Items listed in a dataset

+--

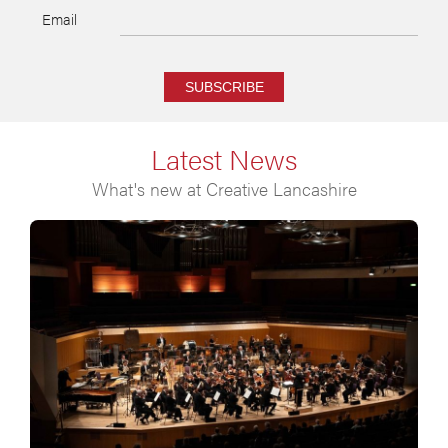
Email
SUBSCRIBE
Latest News
What's new at Creative Lancashire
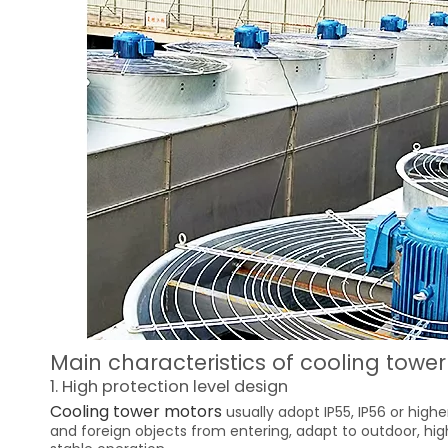
Main characteristics of cooling towe
1. High protection level design
Cooling tower motors
usually adopt IP55, IP56 or highe
and foreign objects from entering, adapt to outdoor, h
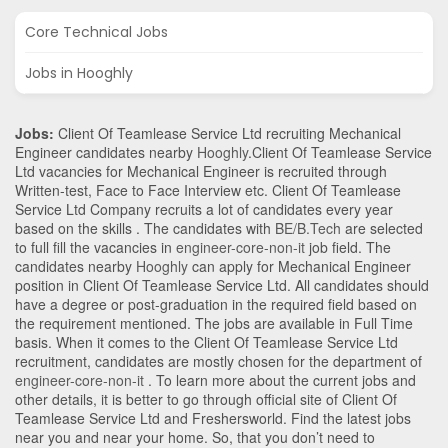
Core Technical Jobs
Jobs in Hooghly
Jobs:
Client Of Teamlease Service Ltd recruiting Mechanical
Engineer candidates nearby
Hooghly
.Client Of Teamlease Service
Ltd vacancies for Mechanical Engineer is recruited through
Written-test, Face to Face Interview etc. Client Of Teamlease
Service Ltd Company recruits a lot of candidates every year
based on the skills . The candidates with
BE/B.Tech
are selected
to full fill the vacancies in
engineer-core-non-it
job field. The
candidates nearby
Hooghly
can apply for Mechanical Engineer
position in Client Of Teamlease Service Ltd
. All candidates should
have a degree or post-graduation in the required field based on
the requirement mentioned. The jobs are available in Full Time
basis. When it comes to the Client Of Teamlease Service Ltd
recruitment, candidates are mostly chosen for the department of
engineer-core-non-it
. To learn more about the current jobs and
other details, it is better to go through official site of Client Of
Teamlease Service Ltd and Freshersworld. Find the latest jobs
near you and near your home. So, that you don’t need to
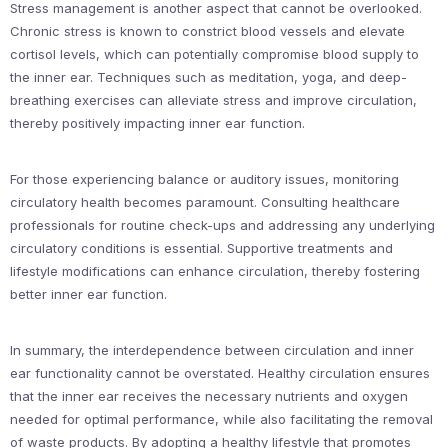
Stress management is another aspect that cannot be overlooked.
Chronic stress is known to constrict blood vessels and elevate
cortisol levels, which can potentially compromise blood supply to
the inner ear. Techniques such as meditation, yoga, and deep-
breathing exercises can alleviate stress and improve circulation,
thereby positively impacting inner ear function.
For those experiencing balance or auditory issues, monitoring
circulatory health becomes paramount. Consulting healthcare
professionals for routine check-ups and addressing any underlying
circulatory conditions is essential. Supportive treatments and
lifestyle modifications can enhance circulation, thereby fostering
better inner ear function.
In summary, the interdependence between circulation and inner
ear functionality cannot be overstated. Healthy circulation ensures
that the inner ear receives the necessary nutrients and oxygen
needed for optimal performance, while also facilitating the removal
of waste products. By adopting a healthy lifestyle that promotes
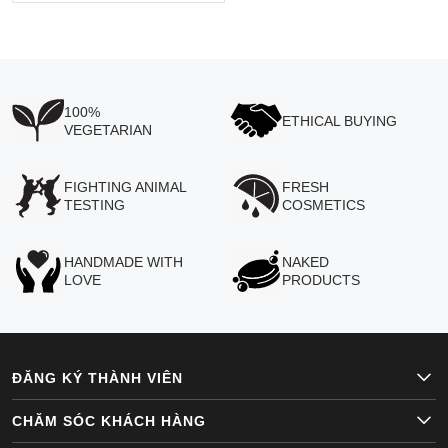
100%
ETHICAL BUYING
VEGETARIAN
FIGHTING ANIMAL
FRESH
TESTING
COSMETICS
HANDMADE WITH
NAKED
LOVE
PRODUCTS
ĐĂNG KÝ THÀNH VIÊN
CHĂM SÓC KHÁCH HÀNG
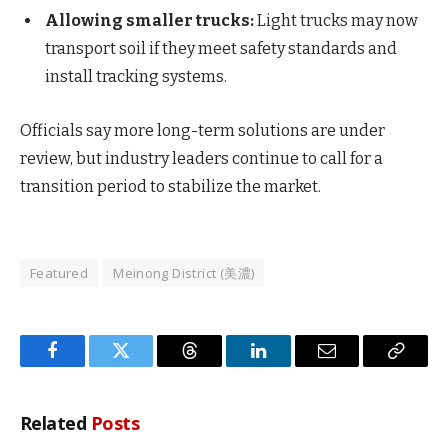
Allowing smaller trucks:
Light trucks may now
transport soil if they meet safety standards and
install tracking systems.
Officials say more long-term solutions are under
review, but industry leaders continue to call for a
transition period to stabilize the market.
Featured
Meinong District (美濃)
Facebook
Twitter
Threads
LinkedIn
Email
Copy
Link
Related
Posts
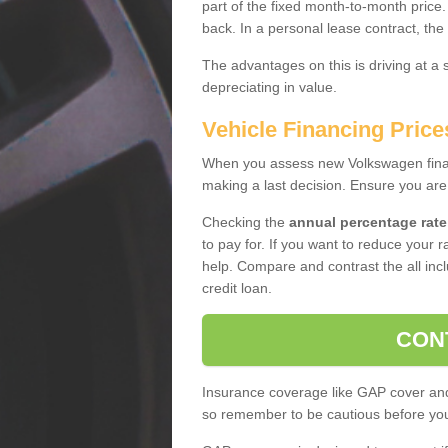
part of the fixed month-to-month price
back. In a personal lease contract, the
The advantages on this is driving at a
depreciating in value.
Vehicle Financing Price
When you assess new Volkswagen financ
making a last decision. Ensure you are
Checking the
annual percentage rate
to pay for. If you want to reduce your 
help. Compare and contrast the all incl
credit loan.
CON
Insurance coverage like GAP cover and 
so remember to be cautious before you 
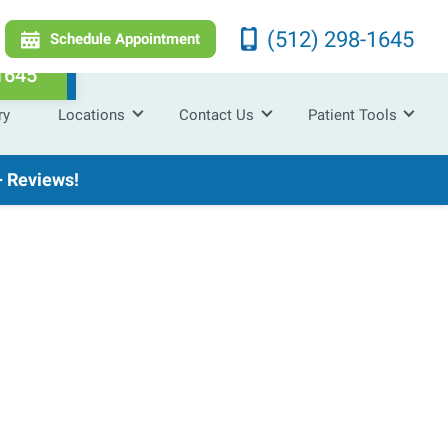
(512) 298-1645
Schedule Appointment
1645
ry
Locations
Contact Us
Patient Tools
 Reviews!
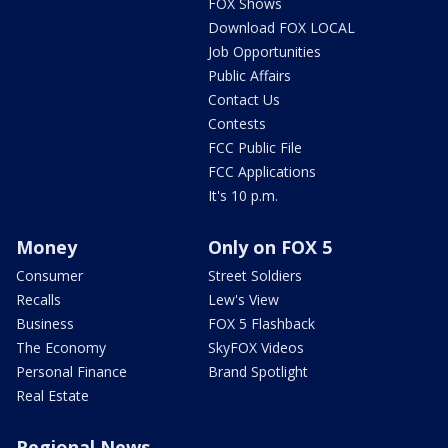
FOX Shows
Download FOX LOCAL
Job Opportunities
Public Affairs
Contact Us
Contests
FCC Public File
FCC Applications
It's 10 p.m.
Money
Only on FOX 5
Consumer
Street Soldiers
Recalls
Lew's View
Business
FOX 5 Flashback
The Economy
SkyFOX Videos
Personal Finance
Brand Spotlight
Real Estate
Regional News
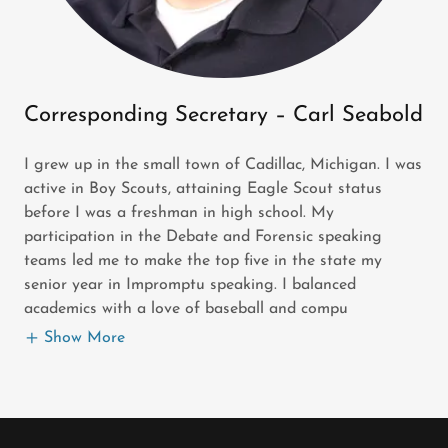
Corresponding Secretary – Carl Seabold
I grew up in the small town of Cadillac, Michigan. I was
active in Boy Scouts, attaining Eagle Scout status
before I was a freshman in high school. My
participation in the Debate and Forensic speaking
teams led me to make the top five in the state my
senior year in Impromptu speaking. I balanced
academics with a love of baseball and compu
Show More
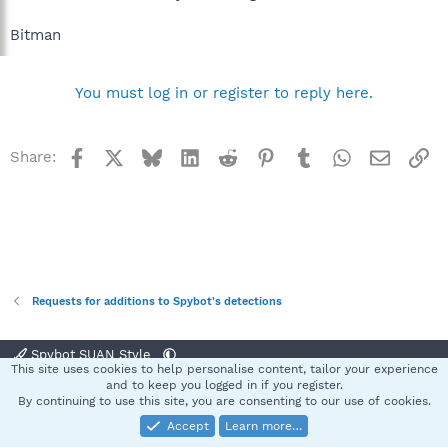
Bitman
You must log in or register to reply here.
Facebook
X
Bluesky
LinkedIn
Reddit
Pinterest
Tumblr
WhatsApp
Email
Li
Share:
Requests for additions to Spybot's detections
Spybot SUAN Style
This site uses cookies to help personalise content, tailor your experience
Contact us
Terms and rules
Privacy policy
Help
Home
R
and to keep you logged in if you register.
S
By continuing to use this site, you are consenting to our use of cookies.
S
Accept
Learn more…
®
Community platform by XenForo
© 2010-2025 XenForo Ltd.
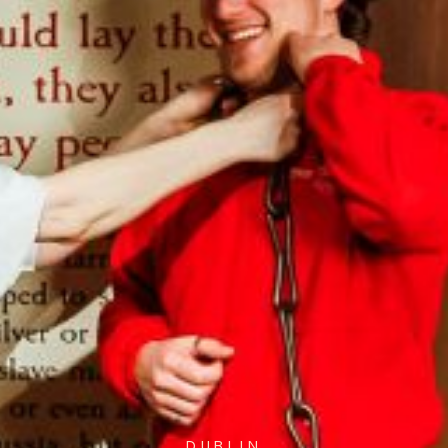
DUBLIN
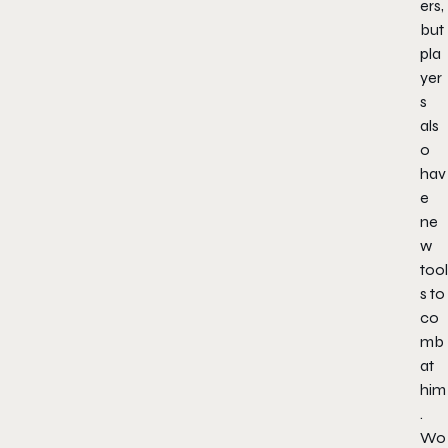
ers,
but
pla
yer
s
als
o
hav
e
ne
w
tool
s to
co
mb
at
him
.
Wo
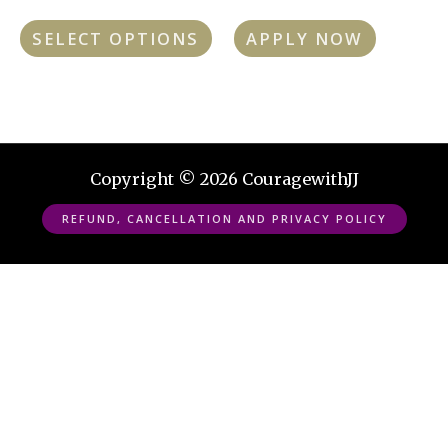
chosen
SELECT OPTIONS
APPLY NOW
on
the
product
page
Copyright © 2026 CouragewithJJ
REFUND, CANCELLATION AND PRIVACY POLICY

+--

* _AIM OF THE EXERCISE_: Where does "vacancies" appear in the records above? Copy each line that holds it.

* _TASK SOLUTION_:
Ltd vacancies for Mechanical Engineer is recruited through
to full fill the vacancies in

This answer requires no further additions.